O Manual fala em “contagem numérica” para a classificação indicativa. Pergunto: números valoram criação abstrata? Numerar, contar cenas equivale a mensurar seu impacto emocional? Outro grande equívoco do Manual. Vejamos o trecho, que inclusive lança seus tentáculos à publicidade:
“PUBLICIDADE. Com a implementação deste sistema objetivo – cuja metodologia permite a contagem numérica de características dos conteúdos audioviduais analisados – serpa possível mensurar elementos que não são, atualmente, passíveis de classificação. Essa possibilidade é especialmente relevante para o caso da publicidade: disponibilizar à sociedade a proporção e o tipo dos conteúdos publicitários presentes da programação será uma contribuição importante para a discussão do tema” (pág. 17 do Manual.)
Para COROAR o desfile de argumentações do Manual, trago o trecho que fala de “ironia”, “subliminares” e todos os outros tipos de alquimia criativa que, ao invés de serem desestimuladas pelo Estado, deveriam ser fomentados para enriquecer a criação ficcional do Brasil. Vejamos:
“Assim, nesse instrumento não devem ser consideradas – a fim de evitar o excesso de subjetividade – o não dito, o não visto, o simbólico e implícito, o subliminar. O silêncio, olhares, ironias são formas tão ou mais ratificadoras de comportamentos indesejáveis do que cenas de clara e inequívoca violência, por exemplo, contra as mulheres. Contudo, deixar aberta à subjetividade a análise de aspectos como esses pode vulnerabilizar, em muito, um sistema de classificação de obras audiovisuais”.

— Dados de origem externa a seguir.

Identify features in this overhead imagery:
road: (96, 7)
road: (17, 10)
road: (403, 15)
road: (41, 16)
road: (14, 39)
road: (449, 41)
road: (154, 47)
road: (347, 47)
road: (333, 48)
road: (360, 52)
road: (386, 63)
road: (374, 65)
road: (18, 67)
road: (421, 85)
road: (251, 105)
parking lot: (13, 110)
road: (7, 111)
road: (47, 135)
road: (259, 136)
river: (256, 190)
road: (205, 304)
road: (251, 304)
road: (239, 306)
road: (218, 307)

Minha opinião: acho que nesse ponto, o Manual deve estar pedindo que a classe artística lhe dê um “muito obrigado”… (fui irônico). Impressionamente como alguns trechos desse Manual conseguiram ser infelizes. Mas este, especialmente, me deixou indignado pela postura dos elaboradores do Manual em dizer que “estão fazendo um sistema à prova de equívocos” e para tanto, até mesmo farão “vista grossa” para as nuanças de um filme, novela, seriado. Este trecho, soou para mim como um “daremos esta canja criativa” para que possamos “aplicar nosso sistema matemático de classificação objetiva de subjetividades”.
Assumindo uma postura
Sinceramente, analisei todos os pontos do Manual. Apesar de respeitar o trabalho e a dedicação de seus elaboradores, que realmente acreditam estar defendendo a Democracia, afirmarei e repetirei tantas vezes quanto necessária que o “policiamento” de textos, a “restrição” de sua divulgação, a “rotulação” de seu conteúdo, não pode e nem deve ficar ao encargo de fórmulas pretensamente matemáticas, presunçosamente justas, que no frigir dos ovos, serão aplicadas por funcionários públicos.

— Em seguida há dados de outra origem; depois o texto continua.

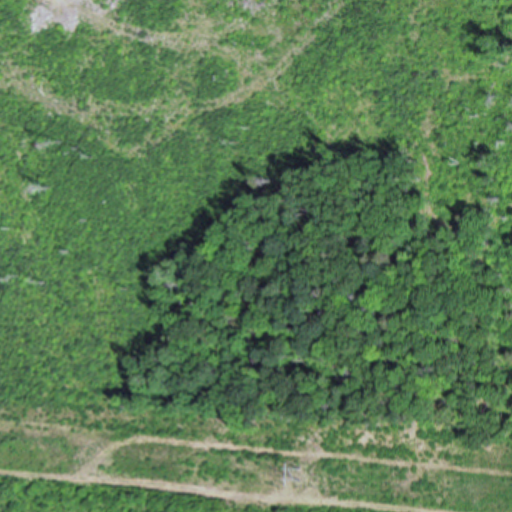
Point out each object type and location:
power tower: (324, 477)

Obs.: Apenas para dar um exemplo de filme extremamente violento, extremamente sexual, extremamente forte, mas que desempenhou um papel didático relevantíssimo: “KIDS” (1995). Alguns colégios em São Paulo montaram exibições deste filme para seus alunos no ensino médio, para que através do anti-exemplo, surgisse a valorização à saúde, à vida e à amizade. Como ficaria a situação deste filme, diante deste Manual de Classificação Indicativa? Cultura mensurada matematicamente pelo Estado é um completo e absoluto desserviço à evolução social.

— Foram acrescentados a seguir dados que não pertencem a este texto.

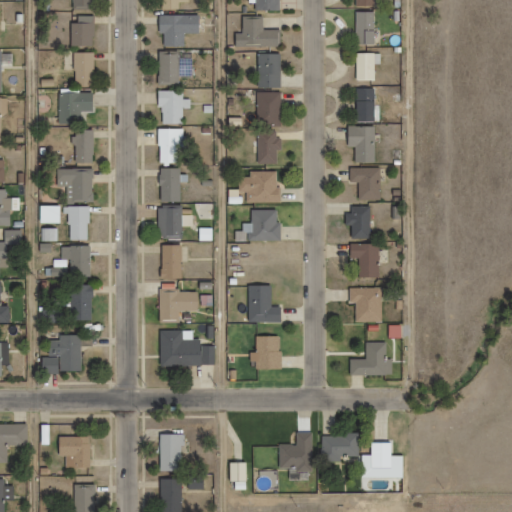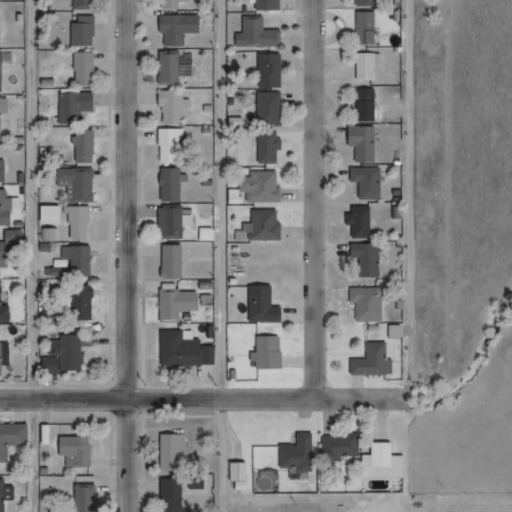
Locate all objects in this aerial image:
building: (363, 28)
building: (174, 29)
building: (80, 31)
building: (253, 34)
building: (364, 67)
building: (165, 68)
building: (81, 69)
building: (266, 70)
building: (0, 71)
building: (71, 105)
building: (363, 105)
building: (169, 107)
building: (266, 109)
building: (361, 143)
building: (80, 146)
building: (168, 146)
building: (266, 148)
building: (0, 170)
building: (365, 182)
building: (74, 183)
building: (167, 184)
building: (258, 186)
road: (219, 198)
road: (315, 198)
road: (418, 203)
building: (3, 207)
building: (169, 222)
building: (357, 222)
building: (75, 223)
building: (260, 226)
road: (125, 255)
road: (38, 256)
building: (364, 259)
building: (75, 260)
building: (168, 262)
building: (77, 303)
building: (173, 304)
building: (364, 304)
building: (259, 305)
building: (3, 313)
building: (182, 349)
building: (64, 352)
building: (264, 352)
building: (2, 353)
building: (370, 361)
road: (199, 398)
building: (10, 437)
building: (336, 447)
building: (346, 450)
building: (72, 451)
building: (169, 452)
building: (294, 454)
road: (232, 455)
building: (381, 455)
building: (304, 456)
building: (179, 457)
building: (387, 459)
building: (244, 475)
building: (5, 492)
building: (167, 495)
building: (176, 497)
building: (81, 499)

Leonardo de Moraes é escritor, roteirista, advogado e professor de Direito Público nas Universidades Presbiteriana Mackenzie e Paulista, nas matérias de Direitos Humanos, Direito Administrativo e Direito Constitucional. Formou-se pela Faculdade de Direito do Largo de São Francisco (USP), pela qual conclui seu mestrado em Direito do Estado. Foi assessor do Governador do Estado de São Paulo, nos anos de 2004 a 2006.